And that, when you come right down to it, is the logic of the police state.
Due Process Plus
It’s no mystery why so few police officers are investigated and prosecuted for using excessive force and violating someone’s rights. “Local prosecutors rely on local police departments to gather the evidence and testimony they need to successfully prosecute criminals,” according to Campaign Zero . “This makes it hard for them to investigate and prosecute the same police officers in cases of police violence.”
Since 2005, according to an analysis by the Washington Post and Bowling Green State University, only 54 officers have been prosecuted nationwide, despite the thousands of fatal shootings by police. As Philip M. Stinson, a criminologist at Bowling Green, puts it, “To charge an officer in a fatal shooting, it takes something so egregious, so over the top that it cannot be explained in any rational way. It also has to be a case that prosecutors are willing to hang their reputation on.”
For many in law enforcement, however, none of this should concern any of us. When New York Governor Andrew Cuomo signed an executive order appointing a special prosecutor to investigate police killings, for instance, Patrick Lynch, president of the Patrolmen’s Benevolent Association, insisted: “Given the many levels of oversight that already exist, both internally in the NYPD [New York Police Department] and externally in many forms, the appointment of a special prosecutor is unnecessary.” Even before Cuomo’s decision, the chairman of New York’s District Attorneys Association called plans to appoint a special prosecutor for police killings “deeply insulting.”

REQUEST: How would you put this sentence from the text on prosecuting police above into Spanish: "It’s no mystery why so few police officers are investigated and prosecuted for using excessive force and violating someone’s rights."?

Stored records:
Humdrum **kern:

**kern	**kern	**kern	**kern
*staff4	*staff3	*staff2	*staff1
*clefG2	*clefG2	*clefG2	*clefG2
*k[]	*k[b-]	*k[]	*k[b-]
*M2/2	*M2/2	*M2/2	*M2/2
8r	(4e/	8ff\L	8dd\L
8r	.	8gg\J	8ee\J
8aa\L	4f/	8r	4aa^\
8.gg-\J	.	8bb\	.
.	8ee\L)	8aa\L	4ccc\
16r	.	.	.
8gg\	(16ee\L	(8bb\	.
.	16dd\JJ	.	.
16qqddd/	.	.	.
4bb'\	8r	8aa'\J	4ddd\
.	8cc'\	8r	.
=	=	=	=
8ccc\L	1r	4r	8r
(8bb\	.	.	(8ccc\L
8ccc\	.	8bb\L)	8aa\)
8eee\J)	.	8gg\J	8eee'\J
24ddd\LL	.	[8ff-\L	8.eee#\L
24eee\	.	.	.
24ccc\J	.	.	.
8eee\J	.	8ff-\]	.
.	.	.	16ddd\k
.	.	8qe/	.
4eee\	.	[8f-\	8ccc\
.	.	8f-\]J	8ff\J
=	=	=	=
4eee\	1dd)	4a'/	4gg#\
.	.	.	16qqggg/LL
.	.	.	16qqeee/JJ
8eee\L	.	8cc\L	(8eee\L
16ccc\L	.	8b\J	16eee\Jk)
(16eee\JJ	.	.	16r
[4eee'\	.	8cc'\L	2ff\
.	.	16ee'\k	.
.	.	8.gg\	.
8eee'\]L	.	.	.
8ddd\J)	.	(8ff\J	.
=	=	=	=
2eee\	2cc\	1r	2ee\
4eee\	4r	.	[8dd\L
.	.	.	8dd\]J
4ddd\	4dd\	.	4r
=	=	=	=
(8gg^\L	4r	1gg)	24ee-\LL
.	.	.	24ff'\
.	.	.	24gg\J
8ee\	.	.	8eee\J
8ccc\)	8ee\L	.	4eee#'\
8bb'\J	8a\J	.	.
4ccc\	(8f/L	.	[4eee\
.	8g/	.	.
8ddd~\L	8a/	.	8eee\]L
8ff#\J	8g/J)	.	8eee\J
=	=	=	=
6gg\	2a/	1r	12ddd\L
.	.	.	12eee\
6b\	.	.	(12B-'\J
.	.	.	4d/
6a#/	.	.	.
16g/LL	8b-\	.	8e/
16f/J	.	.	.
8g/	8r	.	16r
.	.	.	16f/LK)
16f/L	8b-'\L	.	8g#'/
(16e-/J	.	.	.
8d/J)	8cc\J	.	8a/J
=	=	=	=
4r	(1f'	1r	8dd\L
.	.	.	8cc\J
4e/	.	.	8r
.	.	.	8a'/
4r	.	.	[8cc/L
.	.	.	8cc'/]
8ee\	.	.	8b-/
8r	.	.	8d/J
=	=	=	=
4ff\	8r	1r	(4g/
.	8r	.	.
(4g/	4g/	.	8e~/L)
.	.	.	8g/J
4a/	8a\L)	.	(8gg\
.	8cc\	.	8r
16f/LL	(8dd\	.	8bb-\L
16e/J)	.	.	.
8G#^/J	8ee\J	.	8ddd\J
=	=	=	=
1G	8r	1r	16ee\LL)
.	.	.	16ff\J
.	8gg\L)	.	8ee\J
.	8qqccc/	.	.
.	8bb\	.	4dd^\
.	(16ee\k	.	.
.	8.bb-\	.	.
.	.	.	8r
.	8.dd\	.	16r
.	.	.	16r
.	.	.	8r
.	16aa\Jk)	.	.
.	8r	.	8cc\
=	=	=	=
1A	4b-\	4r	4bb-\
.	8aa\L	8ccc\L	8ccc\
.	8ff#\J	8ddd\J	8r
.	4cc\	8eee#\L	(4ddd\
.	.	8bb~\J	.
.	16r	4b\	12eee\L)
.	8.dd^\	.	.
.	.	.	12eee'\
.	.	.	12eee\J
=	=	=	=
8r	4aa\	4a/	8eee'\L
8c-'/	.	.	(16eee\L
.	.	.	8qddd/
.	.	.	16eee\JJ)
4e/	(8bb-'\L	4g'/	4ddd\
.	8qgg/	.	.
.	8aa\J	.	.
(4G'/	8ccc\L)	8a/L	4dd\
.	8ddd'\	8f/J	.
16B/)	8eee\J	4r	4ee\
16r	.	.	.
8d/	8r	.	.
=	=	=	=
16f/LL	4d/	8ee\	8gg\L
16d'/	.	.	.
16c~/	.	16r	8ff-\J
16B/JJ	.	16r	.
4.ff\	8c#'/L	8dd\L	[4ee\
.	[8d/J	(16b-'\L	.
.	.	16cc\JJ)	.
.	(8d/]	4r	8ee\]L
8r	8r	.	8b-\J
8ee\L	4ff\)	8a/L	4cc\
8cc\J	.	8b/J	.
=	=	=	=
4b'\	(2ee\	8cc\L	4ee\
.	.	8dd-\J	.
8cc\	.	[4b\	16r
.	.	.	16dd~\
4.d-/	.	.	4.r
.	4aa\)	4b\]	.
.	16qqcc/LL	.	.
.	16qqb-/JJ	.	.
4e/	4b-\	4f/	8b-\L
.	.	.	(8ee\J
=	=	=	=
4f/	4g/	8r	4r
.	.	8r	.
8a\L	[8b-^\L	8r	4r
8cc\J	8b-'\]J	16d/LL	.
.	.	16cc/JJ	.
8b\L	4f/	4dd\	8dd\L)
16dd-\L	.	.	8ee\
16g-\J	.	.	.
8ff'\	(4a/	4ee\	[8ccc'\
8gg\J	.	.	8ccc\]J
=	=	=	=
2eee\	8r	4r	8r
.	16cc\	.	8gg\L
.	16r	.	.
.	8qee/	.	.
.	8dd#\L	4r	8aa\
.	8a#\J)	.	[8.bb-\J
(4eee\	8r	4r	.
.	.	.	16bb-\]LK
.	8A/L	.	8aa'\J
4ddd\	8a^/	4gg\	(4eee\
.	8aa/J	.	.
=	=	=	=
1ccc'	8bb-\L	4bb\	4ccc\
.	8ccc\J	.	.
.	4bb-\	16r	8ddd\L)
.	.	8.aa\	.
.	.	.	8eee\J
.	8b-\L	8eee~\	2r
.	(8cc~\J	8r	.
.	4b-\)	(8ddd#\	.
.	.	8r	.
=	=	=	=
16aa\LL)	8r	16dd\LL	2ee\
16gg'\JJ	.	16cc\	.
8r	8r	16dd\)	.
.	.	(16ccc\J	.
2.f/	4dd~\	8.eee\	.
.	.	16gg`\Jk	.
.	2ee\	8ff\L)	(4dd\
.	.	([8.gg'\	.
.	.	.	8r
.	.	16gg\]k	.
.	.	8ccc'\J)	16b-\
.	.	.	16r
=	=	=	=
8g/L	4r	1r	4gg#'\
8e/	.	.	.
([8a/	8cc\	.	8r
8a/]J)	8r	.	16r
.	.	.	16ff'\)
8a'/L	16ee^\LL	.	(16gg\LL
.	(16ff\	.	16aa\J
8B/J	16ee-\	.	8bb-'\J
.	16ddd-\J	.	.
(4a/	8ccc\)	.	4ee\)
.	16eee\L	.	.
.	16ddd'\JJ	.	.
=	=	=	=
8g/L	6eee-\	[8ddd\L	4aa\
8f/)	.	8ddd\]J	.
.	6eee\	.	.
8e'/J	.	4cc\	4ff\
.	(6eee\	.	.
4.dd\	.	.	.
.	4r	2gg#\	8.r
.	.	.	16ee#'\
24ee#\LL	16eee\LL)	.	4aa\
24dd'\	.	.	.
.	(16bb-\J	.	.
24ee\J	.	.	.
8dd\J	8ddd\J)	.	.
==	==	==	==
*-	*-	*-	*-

FULL SOLUTION: No es ningún misterio por qué tan pocos agentes de policía son investigados y procesados por usar fuerza excesiva y violar los derechos de alguien.